The disappointment came in the preseason. Ten days of training were enough for the technical secretariat to sound the alarm: “We have to get Firmino back”.
They say in Liverpool that when Klopp subjected the newcomer to the battery of exercises that measure mental speed to respond to situations of maximum difficulty in confined spaces, it was revealed that the striker made too many wrong decisions and that under pressure his controls were a lottery. Since then, Klopp has worked hard to train him with patience and, meanwhile, use him as an opportunist to fight centers or use him as a revulsive in broken matches, where he can find spaces to easily put himself in unbalanced situations. On the first day of the Premier, against Fulham, he left him on the bench. In the second he was exposed for giving a header to an opponent. Three dates of suspension fell on him and he hardly transcends the substitution.
Liverpool's American owners were stunned when Klopp outright ruled out the player he himself was hell-bent on signing for a record fee. Many club employees, football experts, had warned Klopp that he was risking a lot. But the German, genuinely enthusiastic about the scorer after seeing him in a Champions League tie, preferred to be guided by the illusion of the purchase. “At Benfica, Darwin was a striker, period”, explains the analyst of a Premier League team; “In the Portuguese league there are shortcomings, and there are some spaces that never appear in a competitive league. Jardel scored dozens of goals for Porto. But Jardel was not signed by the big clubs because in Portugal the defenses grant spaces that in England or Spain are much narrower”.
“Benfica lives the Champions League as a medium-small team, in scenarios that the big teams in Europe only find in 10% of the matches”, explains the same analyst. “Hapoel plays Benfica face-to-face in Lisbon. And so all rivals. With counterattack spaces, Darwin played with courage, with tenacity, with claw, with impulses, and he stood out thanks to the counterattack situations that gave him spaces. He scored goals with the cane. It became fashionable."
“We were never compact,” Klopp said, “for 60 minutes we lost a lot of balls and we weren't able to press after loss. We never stretched the pressure to its last line because our midfield didn't connect. Since I lead the team I have never seen it so compact”.
The entrance of Núñez in the Diego Maradona added agitation in the cocktail shaker. But Liverpool did not discover a single light in the darkness that surrounded him. Drowned by Napoli's excellent defense, in 15 minutes Núñez lost seven balls.
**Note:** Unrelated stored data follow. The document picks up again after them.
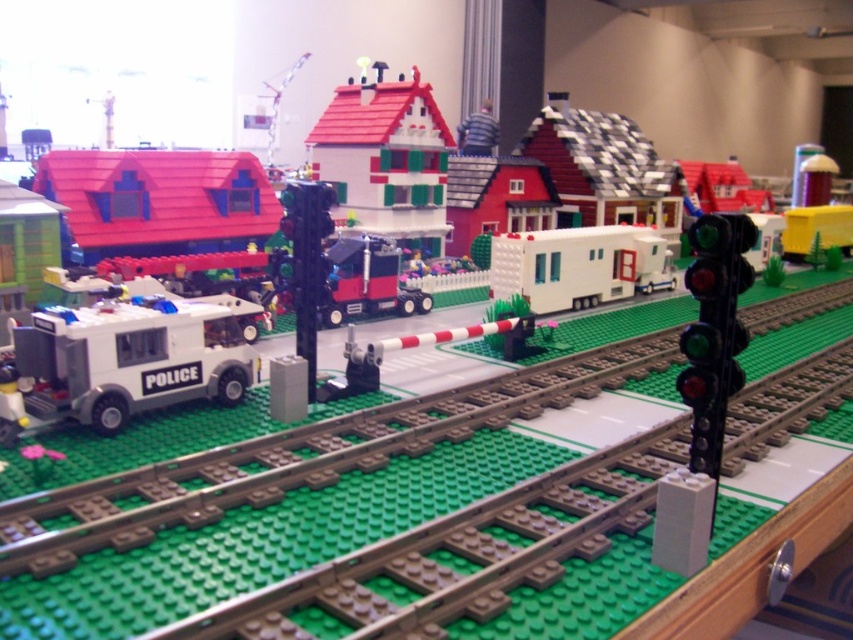
Question: Which object is positioned farthest from the matte plastic house at upper left?

Choices:
 (A) white matte trailer at center
 (B) smooth white house at center
 (C) white matte police car at left
 (D) brown textured train track at center

Answer: (D)

Question: Which point is closer to the camera?

Choices:
 (A) (621, 250)
 (B) (419, 208)

Answer: (A)

Question: Among these objects, which one is nearest to the camera?

Choices:
 (A) matte plastic house at upper left
 (B) smooth white house at center
 (C) brown textured train track at center

Answer: (C)

Question: Is brown textured train track at center wider than white matte police car at left?

Choices:
 (A) yes
 (B) no

Answer: (A)

Question: Does brown textured train track at center have a greater width compared to white matte trailer at center?

Choices:
 (A) no
 (B) yes

Answer: (B)

Question: Can you confirm if smooth white house at center is positioned to the right of white matte trailer at center?

Choices:
 (A) yes
 (B) no

Answer: (B)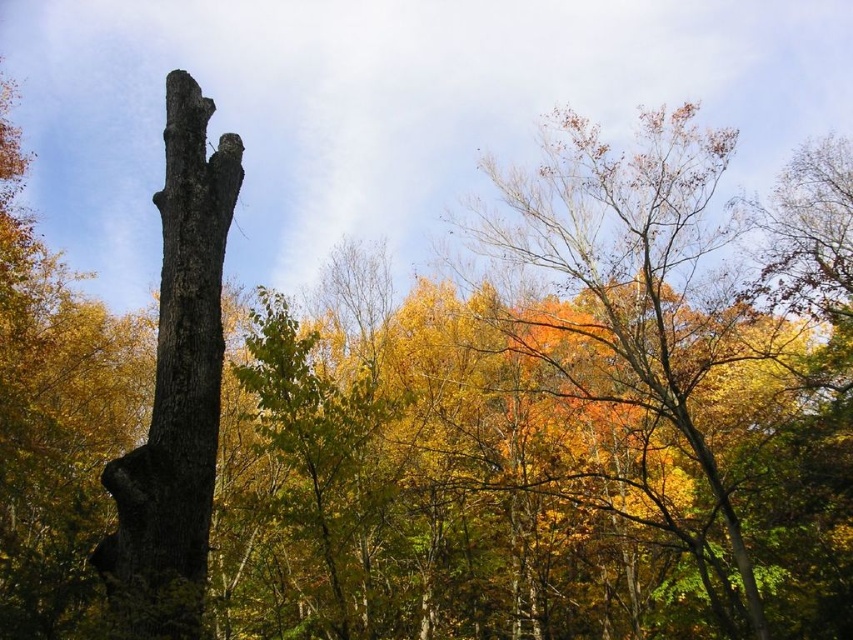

The soccer market has swollen like the fruit market in the last decade. In 2011, Liverpool broke their record when they signed Andy Carroll for €40m. It was a historic failure. For several seasons, the club paid the salary of the slender English nine while loaning him out to hospitable clubs. The latest joke in Kirkby, the red sports city, circulates like wildfire: “Darwin Núñez is getting the face of Andy Carroll”.